1.OS基础
Python中有几个内置模块和方法来处理文件。这些方法被分割到例如os, os.path , shutil 和 pathlib 等等几个模块中。文章将列举Python中对文件最常用的操作和方法。 Python内置的 os 模块有很多有用的方法能被用来列出目录内容和过滤结果。为了获取文件系统中特定目录的所有文件和文件夹列表,可以在遗留版本的Python中使用 os.listdir() 或 在Python 3.x 中使用 os.scandir() 。 如果你还想获取文件和目录属性(如文件大小和修改日期),那么 os.scandir() 则是首选的方法。
import os
temp=os.listdir()
print(temp)
for i in temp:
print(type(i))

[已保存的数据条目]
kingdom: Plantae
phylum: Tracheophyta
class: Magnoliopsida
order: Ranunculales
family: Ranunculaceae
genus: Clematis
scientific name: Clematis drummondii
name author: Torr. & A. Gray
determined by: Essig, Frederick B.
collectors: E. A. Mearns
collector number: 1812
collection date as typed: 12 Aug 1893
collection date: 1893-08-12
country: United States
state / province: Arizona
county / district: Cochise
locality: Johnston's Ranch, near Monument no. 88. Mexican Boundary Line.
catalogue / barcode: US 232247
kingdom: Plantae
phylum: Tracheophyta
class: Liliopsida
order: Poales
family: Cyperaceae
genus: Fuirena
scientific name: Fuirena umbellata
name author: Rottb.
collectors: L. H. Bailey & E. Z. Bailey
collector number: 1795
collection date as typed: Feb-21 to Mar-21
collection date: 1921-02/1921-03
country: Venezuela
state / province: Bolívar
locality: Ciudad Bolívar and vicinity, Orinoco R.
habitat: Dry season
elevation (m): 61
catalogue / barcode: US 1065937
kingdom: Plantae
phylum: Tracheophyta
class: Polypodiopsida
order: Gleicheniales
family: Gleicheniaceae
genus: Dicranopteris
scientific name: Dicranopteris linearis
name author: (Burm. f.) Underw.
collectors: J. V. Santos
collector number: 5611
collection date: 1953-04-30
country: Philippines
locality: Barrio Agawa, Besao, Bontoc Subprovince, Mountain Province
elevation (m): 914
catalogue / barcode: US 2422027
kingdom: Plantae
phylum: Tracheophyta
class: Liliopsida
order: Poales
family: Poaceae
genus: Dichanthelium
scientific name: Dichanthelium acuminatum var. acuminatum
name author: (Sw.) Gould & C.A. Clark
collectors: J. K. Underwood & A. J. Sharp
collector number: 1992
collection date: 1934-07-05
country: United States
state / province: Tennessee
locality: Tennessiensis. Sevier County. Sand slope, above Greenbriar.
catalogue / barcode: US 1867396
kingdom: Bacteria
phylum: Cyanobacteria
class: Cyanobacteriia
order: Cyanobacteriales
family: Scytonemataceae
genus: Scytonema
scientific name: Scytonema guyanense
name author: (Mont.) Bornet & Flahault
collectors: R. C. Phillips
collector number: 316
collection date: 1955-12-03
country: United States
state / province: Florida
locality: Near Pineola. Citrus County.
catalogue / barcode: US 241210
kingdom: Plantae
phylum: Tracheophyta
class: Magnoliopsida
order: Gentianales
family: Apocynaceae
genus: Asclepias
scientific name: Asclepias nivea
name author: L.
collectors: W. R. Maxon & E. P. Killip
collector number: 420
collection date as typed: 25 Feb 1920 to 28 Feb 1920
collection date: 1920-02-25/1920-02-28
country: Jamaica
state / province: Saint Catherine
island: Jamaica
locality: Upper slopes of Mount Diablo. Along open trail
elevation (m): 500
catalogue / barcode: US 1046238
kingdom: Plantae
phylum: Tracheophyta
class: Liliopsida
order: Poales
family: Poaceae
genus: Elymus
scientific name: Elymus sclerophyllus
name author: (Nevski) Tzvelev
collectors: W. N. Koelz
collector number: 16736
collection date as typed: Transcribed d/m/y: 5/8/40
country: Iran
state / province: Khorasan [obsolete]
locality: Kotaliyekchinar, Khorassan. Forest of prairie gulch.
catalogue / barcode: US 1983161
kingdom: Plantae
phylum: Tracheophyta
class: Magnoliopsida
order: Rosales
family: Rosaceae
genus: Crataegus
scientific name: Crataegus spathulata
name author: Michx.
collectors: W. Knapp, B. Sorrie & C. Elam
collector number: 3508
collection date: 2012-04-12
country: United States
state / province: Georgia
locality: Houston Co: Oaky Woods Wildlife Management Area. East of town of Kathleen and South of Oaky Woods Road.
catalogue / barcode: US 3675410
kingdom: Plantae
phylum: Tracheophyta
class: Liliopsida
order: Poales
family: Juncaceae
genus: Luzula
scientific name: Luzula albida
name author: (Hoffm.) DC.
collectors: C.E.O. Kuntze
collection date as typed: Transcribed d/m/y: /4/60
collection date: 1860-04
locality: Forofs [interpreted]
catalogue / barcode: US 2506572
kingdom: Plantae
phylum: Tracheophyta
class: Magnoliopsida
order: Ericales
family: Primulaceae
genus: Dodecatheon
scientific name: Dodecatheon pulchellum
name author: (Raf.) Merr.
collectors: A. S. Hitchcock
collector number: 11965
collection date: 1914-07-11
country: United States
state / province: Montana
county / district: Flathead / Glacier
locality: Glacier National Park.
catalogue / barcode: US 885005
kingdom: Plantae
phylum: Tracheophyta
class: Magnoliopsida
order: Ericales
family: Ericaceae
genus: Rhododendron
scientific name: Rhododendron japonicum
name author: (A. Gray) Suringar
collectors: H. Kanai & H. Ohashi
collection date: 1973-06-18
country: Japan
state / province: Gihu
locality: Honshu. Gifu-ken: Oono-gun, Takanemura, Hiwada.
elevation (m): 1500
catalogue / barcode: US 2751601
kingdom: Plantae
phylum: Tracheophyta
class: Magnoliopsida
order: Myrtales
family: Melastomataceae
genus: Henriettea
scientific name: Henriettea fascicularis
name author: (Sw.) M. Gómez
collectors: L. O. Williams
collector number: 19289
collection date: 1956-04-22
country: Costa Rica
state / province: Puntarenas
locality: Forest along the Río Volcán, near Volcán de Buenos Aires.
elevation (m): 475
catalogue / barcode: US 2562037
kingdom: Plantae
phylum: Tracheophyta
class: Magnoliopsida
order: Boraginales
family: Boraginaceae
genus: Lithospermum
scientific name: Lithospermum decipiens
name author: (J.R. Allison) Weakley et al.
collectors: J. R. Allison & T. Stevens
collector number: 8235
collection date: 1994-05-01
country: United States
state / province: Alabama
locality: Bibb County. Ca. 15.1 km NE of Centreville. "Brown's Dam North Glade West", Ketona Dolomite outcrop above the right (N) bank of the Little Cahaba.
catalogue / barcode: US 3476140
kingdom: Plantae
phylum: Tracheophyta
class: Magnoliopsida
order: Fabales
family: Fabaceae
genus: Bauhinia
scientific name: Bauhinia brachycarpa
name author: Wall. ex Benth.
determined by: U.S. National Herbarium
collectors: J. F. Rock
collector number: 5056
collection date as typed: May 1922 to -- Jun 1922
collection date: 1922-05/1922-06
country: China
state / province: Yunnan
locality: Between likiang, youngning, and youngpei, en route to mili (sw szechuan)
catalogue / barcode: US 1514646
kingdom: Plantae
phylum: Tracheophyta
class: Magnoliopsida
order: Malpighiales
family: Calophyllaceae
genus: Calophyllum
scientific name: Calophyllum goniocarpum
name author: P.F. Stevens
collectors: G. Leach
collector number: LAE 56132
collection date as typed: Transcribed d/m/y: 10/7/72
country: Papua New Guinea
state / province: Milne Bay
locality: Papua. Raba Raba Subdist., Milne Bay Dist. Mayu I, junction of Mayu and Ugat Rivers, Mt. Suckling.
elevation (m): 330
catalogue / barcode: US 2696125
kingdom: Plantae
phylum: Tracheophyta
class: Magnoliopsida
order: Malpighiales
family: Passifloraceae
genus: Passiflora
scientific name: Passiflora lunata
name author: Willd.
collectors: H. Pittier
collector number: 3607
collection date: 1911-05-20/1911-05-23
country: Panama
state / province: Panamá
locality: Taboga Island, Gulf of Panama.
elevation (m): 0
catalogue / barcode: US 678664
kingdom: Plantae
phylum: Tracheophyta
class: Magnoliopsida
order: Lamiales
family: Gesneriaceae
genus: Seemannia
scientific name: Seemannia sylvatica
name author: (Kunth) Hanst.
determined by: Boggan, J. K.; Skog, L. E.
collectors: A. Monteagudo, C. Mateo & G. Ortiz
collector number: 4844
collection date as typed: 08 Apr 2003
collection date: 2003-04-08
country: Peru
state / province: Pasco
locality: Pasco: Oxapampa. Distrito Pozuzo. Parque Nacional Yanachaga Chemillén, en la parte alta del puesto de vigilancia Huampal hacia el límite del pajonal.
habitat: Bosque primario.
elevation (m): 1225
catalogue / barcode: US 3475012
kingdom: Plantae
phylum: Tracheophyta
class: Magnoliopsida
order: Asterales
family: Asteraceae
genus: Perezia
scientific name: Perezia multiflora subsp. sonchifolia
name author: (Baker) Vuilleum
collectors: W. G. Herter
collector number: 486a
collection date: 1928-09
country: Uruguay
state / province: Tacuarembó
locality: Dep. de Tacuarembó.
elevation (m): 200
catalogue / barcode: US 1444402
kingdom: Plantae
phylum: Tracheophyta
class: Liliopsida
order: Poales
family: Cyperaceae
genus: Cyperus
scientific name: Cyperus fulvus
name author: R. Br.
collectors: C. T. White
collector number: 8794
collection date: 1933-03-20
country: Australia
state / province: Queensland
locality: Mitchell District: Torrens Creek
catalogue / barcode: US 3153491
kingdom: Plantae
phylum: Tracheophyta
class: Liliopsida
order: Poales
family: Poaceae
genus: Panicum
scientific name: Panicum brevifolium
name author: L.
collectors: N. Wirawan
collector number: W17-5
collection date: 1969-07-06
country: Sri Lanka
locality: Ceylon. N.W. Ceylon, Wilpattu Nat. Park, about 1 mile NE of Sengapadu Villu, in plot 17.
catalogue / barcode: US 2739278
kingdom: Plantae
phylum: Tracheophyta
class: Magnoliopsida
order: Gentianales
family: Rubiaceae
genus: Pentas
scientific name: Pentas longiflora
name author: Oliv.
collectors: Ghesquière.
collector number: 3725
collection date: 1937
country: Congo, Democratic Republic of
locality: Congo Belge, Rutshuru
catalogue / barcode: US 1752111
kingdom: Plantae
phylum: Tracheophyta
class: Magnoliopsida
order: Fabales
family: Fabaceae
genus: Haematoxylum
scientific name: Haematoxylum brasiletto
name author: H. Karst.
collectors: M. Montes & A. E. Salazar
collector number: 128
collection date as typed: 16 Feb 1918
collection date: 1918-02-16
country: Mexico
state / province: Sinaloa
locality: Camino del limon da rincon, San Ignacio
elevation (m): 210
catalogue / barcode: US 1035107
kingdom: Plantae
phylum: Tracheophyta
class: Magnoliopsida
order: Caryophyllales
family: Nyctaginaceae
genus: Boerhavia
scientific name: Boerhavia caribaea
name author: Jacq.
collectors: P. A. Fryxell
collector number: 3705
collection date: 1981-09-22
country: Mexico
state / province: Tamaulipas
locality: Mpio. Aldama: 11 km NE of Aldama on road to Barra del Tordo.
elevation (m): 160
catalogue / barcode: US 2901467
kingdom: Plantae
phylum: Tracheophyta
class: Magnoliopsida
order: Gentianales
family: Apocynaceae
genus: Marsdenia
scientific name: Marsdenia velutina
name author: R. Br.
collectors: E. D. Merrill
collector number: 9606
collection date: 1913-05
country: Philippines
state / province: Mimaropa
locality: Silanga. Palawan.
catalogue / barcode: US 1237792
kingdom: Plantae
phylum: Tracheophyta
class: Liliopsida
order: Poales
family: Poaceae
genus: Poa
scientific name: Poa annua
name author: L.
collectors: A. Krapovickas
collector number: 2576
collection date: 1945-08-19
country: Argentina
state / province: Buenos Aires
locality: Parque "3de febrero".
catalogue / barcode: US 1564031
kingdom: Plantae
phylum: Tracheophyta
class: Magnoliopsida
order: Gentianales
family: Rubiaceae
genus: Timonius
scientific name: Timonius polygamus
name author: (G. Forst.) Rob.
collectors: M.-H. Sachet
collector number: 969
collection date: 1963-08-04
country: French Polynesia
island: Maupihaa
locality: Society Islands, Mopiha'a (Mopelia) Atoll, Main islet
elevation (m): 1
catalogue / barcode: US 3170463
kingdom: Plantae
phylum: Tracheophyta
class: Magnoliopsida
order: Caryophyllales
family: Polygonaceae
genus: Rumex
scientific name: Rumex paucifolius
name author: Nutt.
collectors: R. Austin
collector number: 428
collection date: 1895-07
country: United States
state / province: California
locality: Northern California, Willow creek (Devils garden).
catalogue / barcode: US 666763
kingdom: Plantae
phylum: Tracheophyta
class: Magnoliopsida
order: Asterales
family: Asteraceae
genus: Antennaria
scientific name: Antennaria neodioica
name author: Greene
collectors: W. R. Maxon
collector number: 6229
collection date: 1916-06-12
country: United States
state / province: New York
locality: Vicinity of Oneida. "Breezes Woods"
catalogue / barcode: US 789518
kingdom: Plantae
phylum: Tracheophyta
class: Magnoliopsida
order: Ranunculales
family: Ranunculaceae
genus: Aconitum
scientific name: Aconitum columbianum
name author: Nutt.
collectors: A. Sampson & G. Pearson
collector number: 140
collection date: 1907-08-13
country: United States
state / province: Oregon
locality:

题目要求: 请在最后一行代码之后，续写这篇讲解Python文件操作的阅读材料。 这些数据行与本练习毫无关系。

参考答案:
结果为:
['.idea', '123.json', 'flask-tutorial.pdf', 'index.py', 'list-of-companies-in-nasdaq-exchanges-csv_json.json', 'Python工程师招聘数据.csv', 'subway.csv', 'test.csv', 'test.py', 'zzx.pdf', 'zzx.txt']
<class 'list'>
<class 'str'>
<class 'str'>
<class 'str'>
<class 'str'>
<class 'str'>
<class 'str'>
<class 'str'>
<class 'str'>
<class 'str'>
<class 'str'>
<class 'str'>
Process finished with exit code 0
我们可以发现,listdir()os.listdir() 返回一个Python列表,其中每个文件是字符串名字,而我们再用scandir()尝试。
import os
temp=os.scandir()
print(type(temp))
print(temp)
for i in temp:
print(type(i))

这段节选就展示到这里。